Rottweiler

De Rottweiler is een Duitse werkhond met een grote intelligentie en een goed temperament. Hij is als trekhond en herder opgetreden en wordt nog steeds als waakhond, politiehond, sledehond en reddingshond in de bergen gebruikt. In vele landen is hij gewild als gezelschaps- en waakhond. Op tentoonstellingen is hij populair en hij doet het goed bij gehoorzaamheidstests.

Lichaamsbeweging

Geregelde wandelingen, waarbij hij ook vrij kan rennen.

Uiterlijke verzorging

Met een dagelijkse borstelbeurt houdt men de vacht in een goede conditie.

Voeding Aanbevolen wor dt 550-900 gram blikvlees, aangevuld met een gelijke hoeveelheid hondenbrood; of 5 kopjes volledig hondenvoer, vermengd met 2,1/2 kopje warm of koud water.

Oorsprong en geschiedenis

De Rottweiler is van oorsprong een slagershond. Hij is afkomstig van de Westduitse stad Rottweil, in Wurttemberg, waar hij bekend is als de Rottweiler Metzgerhund.
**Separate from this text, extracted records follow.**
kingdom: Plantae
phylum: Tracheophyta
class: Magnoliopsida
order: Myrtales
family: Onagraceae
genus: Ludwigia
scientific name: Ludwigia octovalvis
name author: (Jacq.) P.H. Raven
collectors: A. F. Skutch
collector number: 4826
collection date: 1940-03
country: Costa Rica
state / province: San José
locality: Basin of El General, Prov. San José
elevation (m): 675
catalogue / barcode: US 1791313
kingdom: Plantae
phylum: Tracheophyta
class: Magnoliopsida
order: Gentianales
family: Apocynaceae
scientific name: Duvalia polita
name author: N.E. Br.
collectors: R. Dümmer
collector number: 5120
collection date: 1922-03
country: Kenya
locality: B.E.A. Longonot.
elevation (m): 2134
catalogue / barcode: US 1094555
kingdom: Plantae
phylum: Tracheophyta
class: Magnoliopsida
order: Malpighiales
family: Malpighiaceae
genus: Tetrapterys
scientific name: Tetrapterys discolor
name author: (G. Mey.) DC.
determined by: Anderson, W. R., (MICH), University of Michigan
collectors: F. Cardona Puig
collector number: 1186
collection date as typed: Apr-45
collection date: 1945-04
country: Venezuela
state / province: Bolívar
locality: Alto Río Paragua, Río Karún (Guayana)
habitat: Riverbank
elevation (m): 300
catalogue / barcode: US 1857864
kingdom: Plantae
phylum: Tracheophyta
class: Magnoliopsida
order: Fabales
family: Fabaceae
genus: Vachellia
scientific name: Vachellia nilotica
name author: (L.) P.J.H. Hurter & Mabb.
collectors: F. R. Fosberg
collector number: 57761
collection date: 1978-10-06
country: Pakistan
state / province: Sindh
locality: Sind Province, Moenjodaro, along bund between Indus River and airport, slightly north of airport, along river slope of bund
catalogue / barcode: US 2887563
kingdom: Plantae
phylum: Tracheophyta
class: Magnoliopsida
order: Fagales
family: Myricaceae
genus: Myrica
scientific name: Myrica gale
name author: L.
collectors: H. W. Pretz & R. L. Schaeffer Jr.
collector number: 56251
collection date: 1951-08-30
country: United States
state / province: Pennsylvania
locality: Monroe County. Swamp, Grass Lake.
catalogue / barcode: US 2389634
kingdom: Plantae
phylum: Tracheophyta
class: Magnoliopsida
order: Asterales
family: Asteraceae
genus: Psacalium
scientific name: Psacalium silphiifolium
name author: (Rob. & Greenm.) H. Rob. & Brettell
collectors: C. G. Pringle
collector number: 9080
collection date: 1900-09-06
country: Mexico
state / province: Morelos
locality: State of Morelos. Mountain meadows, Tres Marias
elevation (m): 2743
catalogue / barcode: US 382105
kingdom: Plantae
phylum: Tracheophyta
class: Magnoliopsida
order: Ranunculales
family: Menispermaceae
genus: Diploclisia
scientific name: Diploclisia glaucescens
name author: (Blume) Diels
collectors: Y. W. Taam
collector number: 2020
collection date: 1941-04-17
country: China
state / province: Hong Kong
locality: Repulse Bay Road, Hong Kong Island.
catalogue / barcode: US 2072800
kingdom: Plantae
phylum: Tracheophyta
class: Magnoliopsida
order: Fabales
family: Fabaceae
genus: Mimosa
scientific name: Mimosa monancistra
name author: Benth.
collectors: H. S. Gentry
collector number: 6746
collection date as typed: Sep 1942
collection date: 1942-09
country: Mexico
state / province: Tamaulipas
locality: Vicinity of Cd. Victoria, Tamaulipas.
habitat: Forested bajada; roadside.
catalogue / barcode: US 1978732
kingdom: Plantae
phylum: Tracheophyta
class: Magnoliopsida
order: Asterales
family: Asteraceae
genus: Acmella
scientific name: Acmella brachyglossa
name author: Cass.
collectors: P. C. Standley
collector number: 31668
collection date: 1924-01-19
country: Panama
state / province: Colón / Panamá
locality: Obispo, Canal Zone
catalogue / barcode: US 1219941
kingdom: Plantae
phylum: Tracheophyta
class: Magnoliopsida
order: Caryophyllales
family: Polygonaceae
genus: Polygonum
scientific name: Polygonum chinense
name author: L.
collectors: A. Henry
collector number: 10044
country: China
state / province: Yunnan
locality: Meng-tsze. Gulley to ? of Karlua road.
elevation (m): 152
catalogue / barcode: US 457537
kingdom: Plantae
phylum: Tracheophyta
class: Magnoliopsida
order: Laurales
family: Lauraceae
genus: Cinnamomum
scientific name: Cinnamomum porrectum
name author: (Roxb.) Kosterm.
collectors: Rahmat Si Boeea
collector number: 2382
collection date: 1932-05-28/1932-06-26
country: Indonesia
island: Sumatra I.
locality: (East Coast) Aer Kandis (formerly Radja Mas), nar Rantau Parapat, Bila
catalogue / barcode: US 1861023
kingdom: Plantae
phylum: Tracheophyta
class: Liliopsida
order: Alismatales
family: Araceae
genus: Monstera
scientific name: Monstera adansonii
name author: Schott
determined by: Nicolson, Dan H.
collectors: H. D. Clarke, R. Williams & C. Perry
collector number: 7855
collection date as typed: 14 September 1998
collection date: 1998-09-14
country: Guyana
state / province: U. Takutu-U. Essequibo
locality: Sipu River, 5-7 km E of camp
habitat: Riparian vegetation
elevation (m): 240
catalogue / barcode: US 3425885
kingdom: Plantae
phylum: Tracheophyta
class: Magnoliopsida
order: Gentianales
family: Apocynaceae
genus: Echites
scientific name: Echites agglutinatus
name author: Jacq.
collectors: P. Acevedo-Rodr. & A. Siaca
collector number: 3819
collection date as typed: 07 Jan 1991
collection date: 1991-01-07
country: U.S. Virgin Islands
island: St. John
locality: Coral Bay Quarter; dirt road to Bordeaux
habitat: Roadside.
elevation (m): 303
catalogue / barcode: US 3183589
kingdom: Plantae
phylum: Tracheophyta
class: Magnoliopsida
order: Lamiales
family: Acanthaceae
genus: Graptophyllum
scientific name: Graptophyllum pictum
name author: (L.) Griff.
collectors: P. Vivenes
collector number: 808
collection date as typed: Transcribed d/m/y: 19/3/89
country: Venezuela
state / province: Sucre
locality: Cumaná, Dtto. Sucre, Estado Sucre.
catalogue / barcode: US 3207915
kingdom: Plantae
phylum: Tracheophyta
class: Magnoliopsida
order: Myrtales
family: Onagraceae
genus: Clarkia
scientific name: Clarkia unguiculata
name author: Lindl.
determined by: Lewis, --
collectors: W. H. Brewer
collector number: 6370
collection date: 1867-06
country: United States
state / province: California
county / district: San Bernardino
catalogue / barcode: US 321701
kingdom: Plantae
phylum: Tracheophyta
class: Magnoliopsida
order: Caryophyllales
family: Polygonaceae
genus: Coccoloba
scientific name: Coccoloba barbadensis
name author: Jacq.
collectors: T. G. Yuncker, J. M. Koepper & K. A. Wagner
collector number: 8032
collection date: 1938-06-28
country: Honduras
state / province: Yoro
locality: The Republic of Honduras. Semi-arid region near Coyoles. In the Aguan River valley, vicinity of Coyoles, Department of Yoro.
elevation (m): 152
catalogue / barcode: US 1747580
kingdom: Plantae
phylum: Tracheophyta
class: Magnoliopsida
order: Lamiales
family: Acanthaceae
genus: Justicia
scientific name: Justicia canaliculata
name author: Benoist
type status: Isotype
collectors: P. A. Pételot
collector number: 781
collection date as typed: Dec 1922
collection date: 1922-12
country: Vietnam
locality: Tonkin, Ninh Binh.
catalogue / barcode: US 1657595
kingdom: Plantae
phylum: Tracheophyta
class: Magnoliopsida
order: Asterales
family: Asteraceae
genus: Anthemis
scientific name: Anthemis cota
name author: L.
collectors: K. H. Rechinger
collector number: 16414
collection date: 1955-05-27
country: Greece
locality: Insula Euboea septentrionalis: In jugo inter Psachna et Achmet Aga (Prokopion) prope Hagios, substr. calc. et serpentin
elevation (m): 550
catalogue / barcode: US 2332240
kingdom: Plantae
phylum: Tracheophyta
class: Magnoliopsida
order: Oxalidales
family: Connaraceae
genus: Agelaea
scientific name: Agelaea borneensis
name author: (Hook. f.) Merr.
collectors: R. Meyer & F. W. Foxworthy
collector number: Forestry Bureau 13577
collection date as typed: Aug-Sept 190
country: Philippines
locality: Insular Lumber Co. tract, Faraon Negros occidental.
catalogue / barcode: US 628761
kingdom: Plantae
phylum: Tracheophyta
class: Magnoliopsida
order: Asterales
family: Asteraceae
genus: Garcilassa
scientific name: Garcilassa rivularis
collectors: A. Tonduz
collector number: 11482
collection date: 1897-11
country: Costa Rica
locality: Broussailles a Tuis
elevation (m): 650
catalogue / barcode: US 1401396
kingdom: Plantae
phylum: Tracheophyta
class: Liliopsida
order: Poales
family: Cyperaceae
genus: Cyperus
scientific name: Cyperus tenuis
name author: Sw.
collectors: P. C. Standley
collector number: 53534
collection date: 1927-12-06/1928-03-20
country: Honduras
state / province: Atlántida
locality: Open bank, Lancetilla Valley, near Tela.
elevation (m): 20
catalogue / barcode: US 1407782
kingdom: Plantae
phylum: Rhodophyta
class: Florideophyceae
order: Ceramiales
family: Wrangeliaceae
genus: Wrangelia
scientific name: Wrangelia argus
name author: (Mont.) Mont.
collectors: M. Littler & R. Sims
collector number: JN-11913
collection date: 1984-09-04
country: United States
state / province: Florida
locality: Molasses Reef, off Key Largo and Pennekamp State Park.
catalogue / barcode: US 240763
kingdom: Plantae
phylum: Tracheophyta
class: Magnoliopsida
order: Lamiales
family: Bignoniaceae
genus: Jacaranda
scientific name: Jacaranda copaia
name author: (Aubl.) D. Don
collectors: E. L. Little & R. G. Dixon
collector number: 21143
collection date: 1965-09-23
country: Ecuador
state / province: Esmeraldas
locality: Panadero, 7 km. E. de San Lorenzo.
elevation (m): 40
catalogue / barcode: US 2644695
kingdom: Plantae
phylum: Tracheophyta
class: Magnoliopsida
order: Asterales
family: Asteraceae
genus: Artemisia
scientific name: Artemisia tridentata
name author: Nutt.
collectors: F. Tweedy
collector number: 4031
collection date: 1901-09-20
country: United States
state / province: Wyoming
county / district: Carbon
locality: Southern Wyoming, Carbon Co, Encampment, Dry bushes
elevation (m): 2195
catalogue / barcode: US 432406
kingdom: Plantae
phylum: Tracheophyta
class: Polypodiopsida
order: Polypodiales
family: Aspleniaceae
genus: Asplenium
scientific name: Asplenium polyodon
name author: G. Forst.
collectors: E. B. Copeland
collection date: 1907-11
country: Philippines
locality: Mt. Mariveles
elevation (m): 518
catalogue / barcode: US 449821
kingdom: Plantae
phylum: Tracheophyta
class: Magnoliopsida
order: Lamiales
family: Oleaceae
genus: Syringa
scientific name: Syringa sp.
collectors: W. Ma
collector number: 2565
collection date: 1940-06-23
In de middeleeuwen werd hij hoofdzakelijk gebruikt bij de jacht op wilde zwijnen; later werd het een gewaardeerde, betrouwbare veedrijvershond, die ook de hondenkar van de slager en de veehandelaar trok. Vlak voor de Eerste Wereldoorlog werden zijn kwaliteiten als politie- en waakhond onderkend.

RASPUNTEN

Algemene verschijning. De Rottweiler is een meer dan middelmatig grote, stoere hond. Zijn juist geproportioneerd, gedrongen, krachtig lichaam straalt een grote kracht, wendbaarheid en uithoudingsvermogen uit. Zijn houding is onbevreesd en zijn rustige blik duidt op een prettige aard en aanhankelijkheid.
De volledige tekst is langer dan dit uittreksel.